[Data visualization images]
┌──
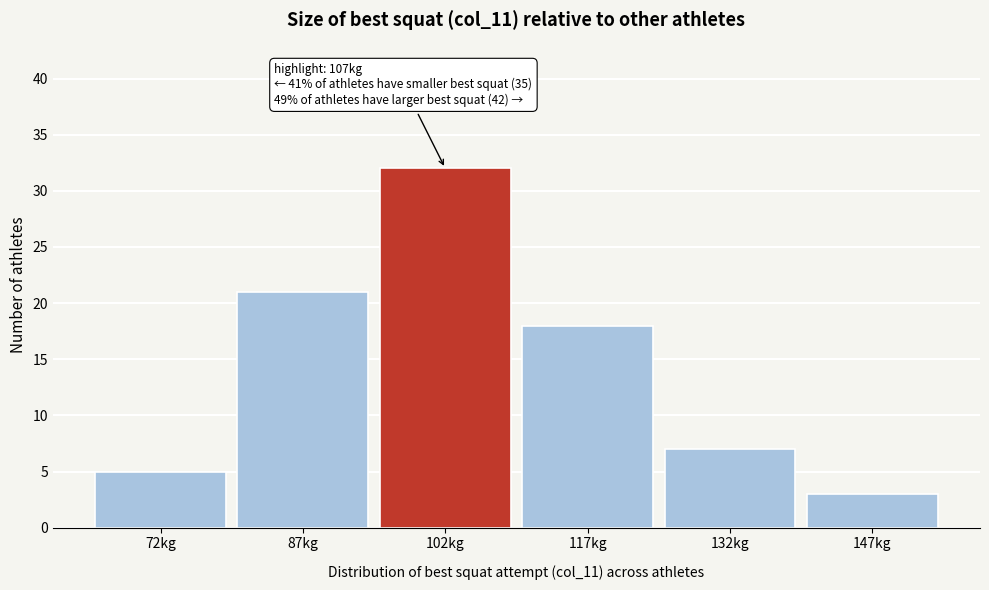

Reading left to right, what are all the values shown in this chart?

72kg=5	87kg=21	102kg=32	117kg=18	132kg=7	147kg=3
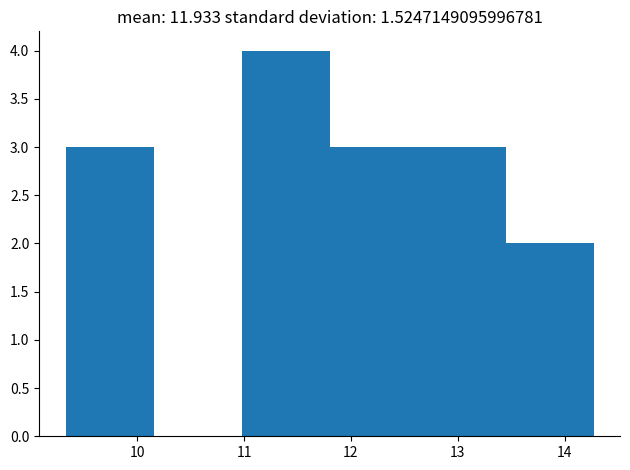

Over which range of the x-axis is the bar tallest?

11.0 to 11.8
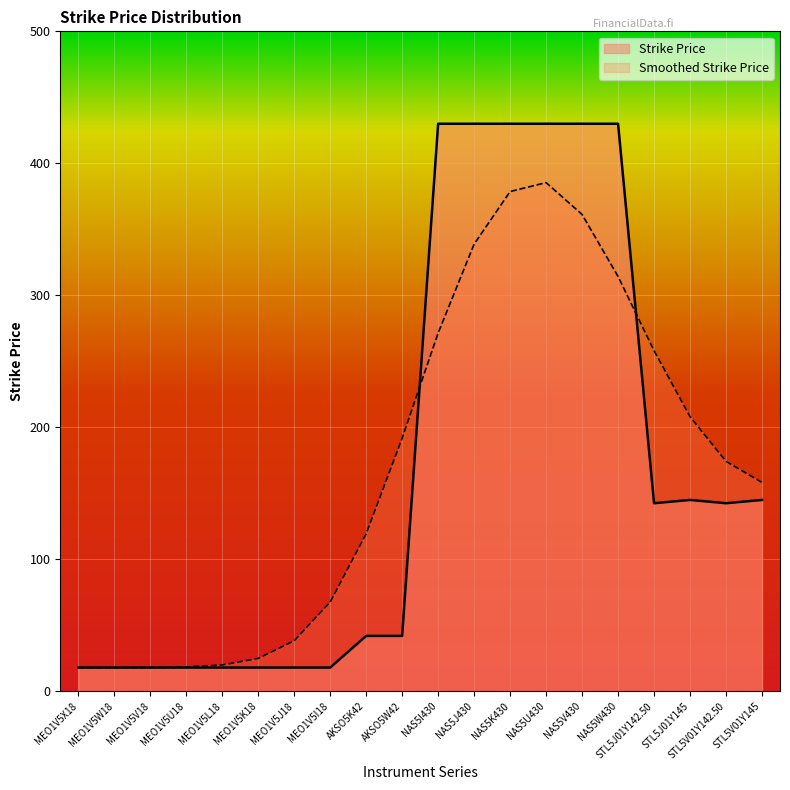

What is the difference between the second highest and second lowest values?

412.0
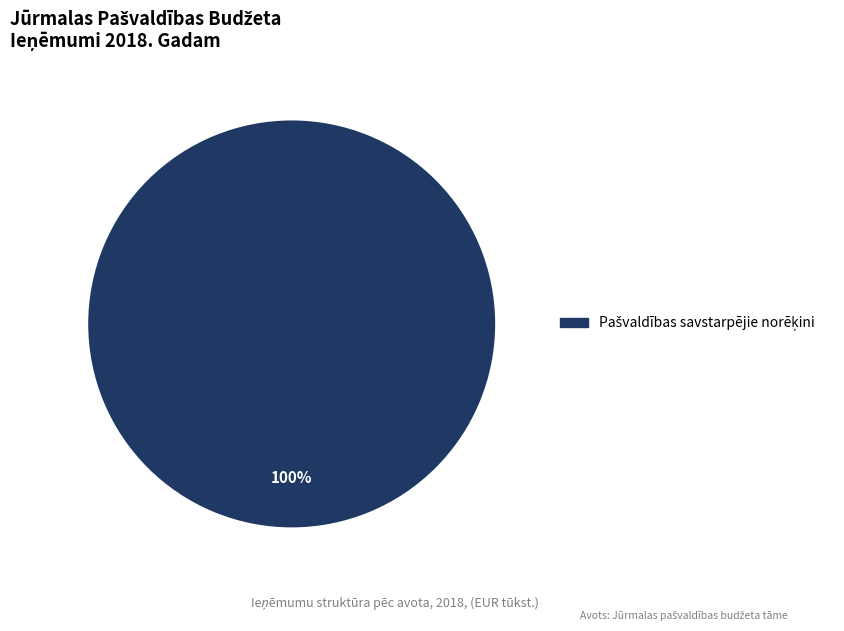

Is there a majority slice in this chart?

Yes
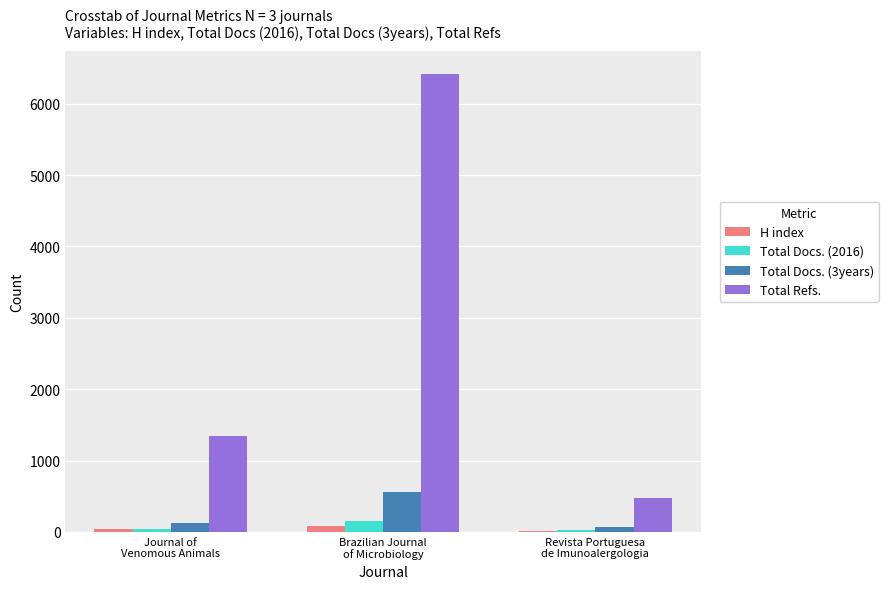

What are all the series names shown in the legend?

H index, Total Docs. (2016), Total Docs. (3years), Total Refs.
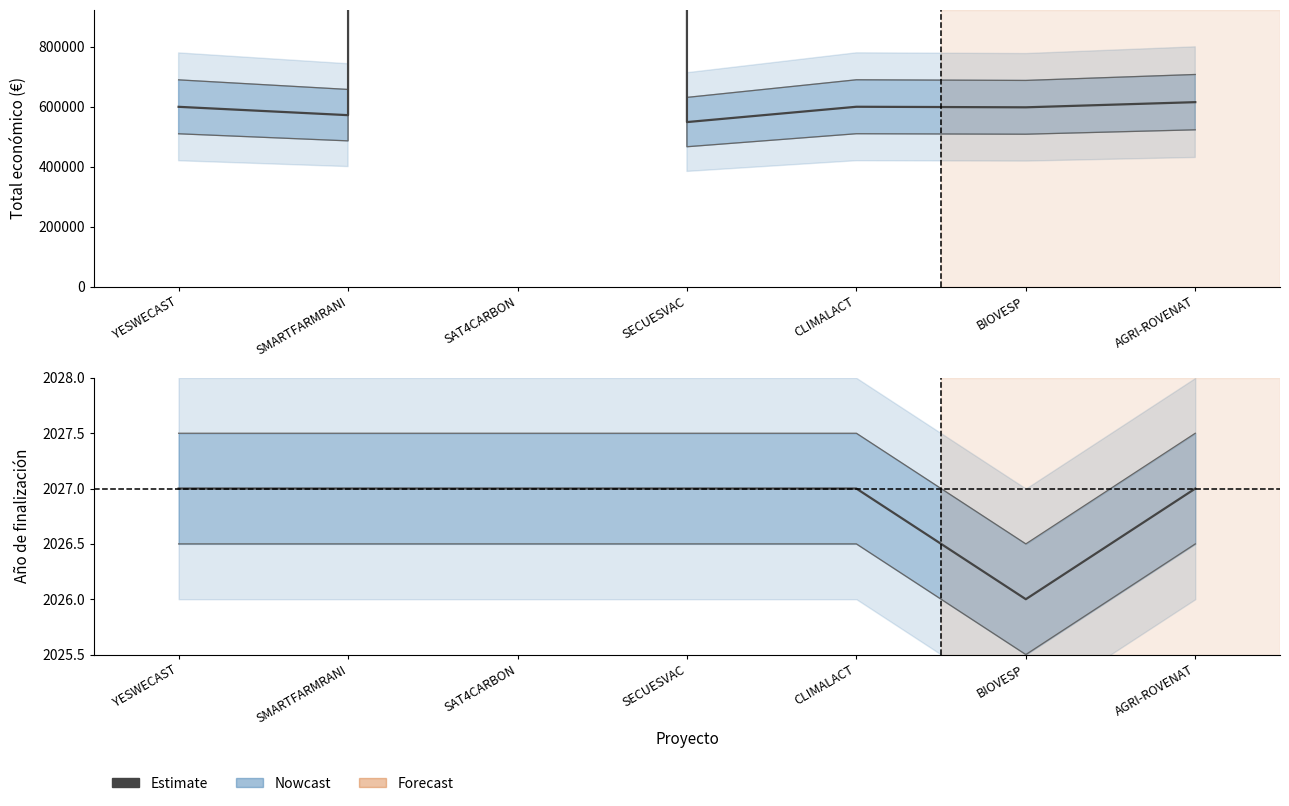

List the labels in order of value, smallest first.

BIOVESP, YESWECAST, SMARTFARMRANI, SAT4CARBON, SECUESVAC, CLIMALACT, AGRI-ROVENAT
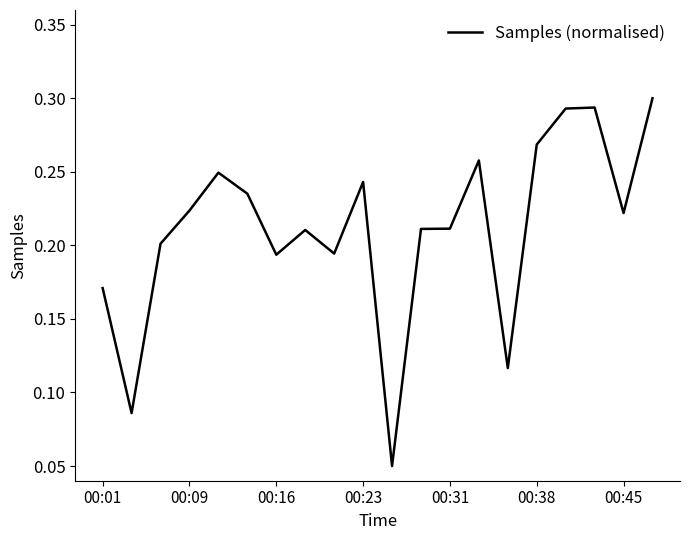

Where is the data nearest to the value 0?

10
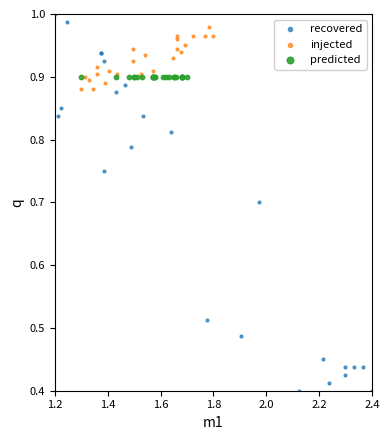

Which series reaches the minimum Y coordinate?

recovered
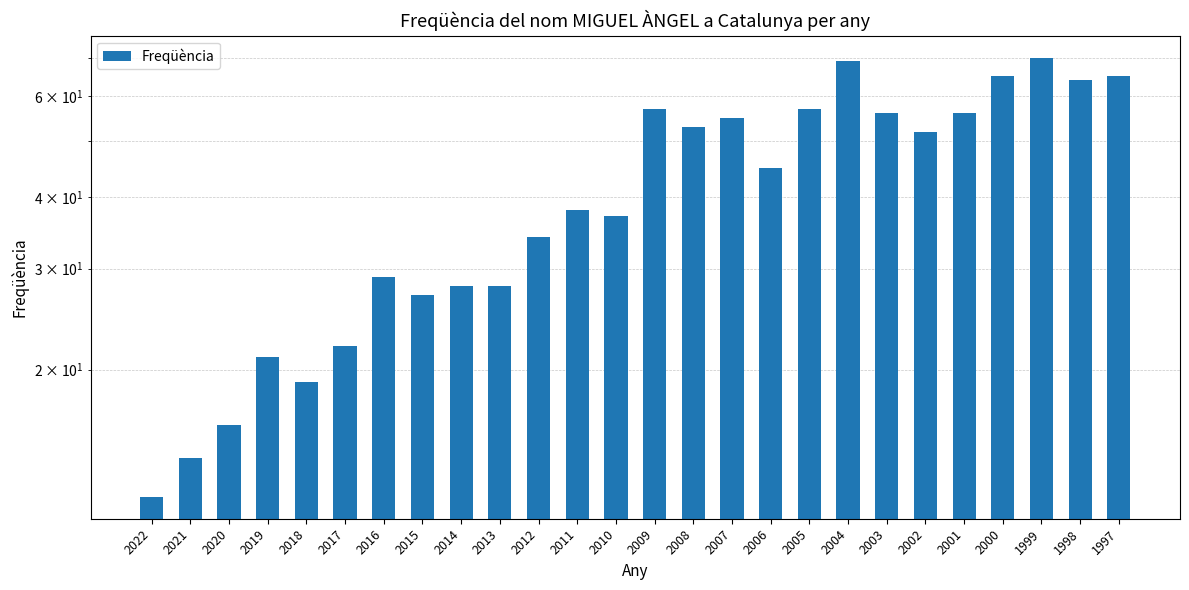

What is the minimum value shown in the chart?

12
└──
WHAT YOU HAVE TO DO:
Copy out, word for word, the stretch from the line containing "11.0 to 11.8" through the end of the rows, and leave the pictures out of your answer.

EXERCISE ANSWER:
11.0 to 11.8

What is the difference between the second highest and second lowest values?

412.0

Is there a majority slice in this chart?

Yes

What are all the series names shown in the legend?

H index, Total Docs. (2016), Total Docs. (3years), Total Refs.

List the labels in order of value, smallest first.

BIOVESP, YESWECAST, SMARTFARMRANI, SAT4CARBON, SECUESVAC, CLIMALACT, AGRI-ROVENAT

Where is the data nearest to the value 0?

10

Which series reaches the minimum Y coordinate?

recovered

What is the minimum value shown in the chart?

12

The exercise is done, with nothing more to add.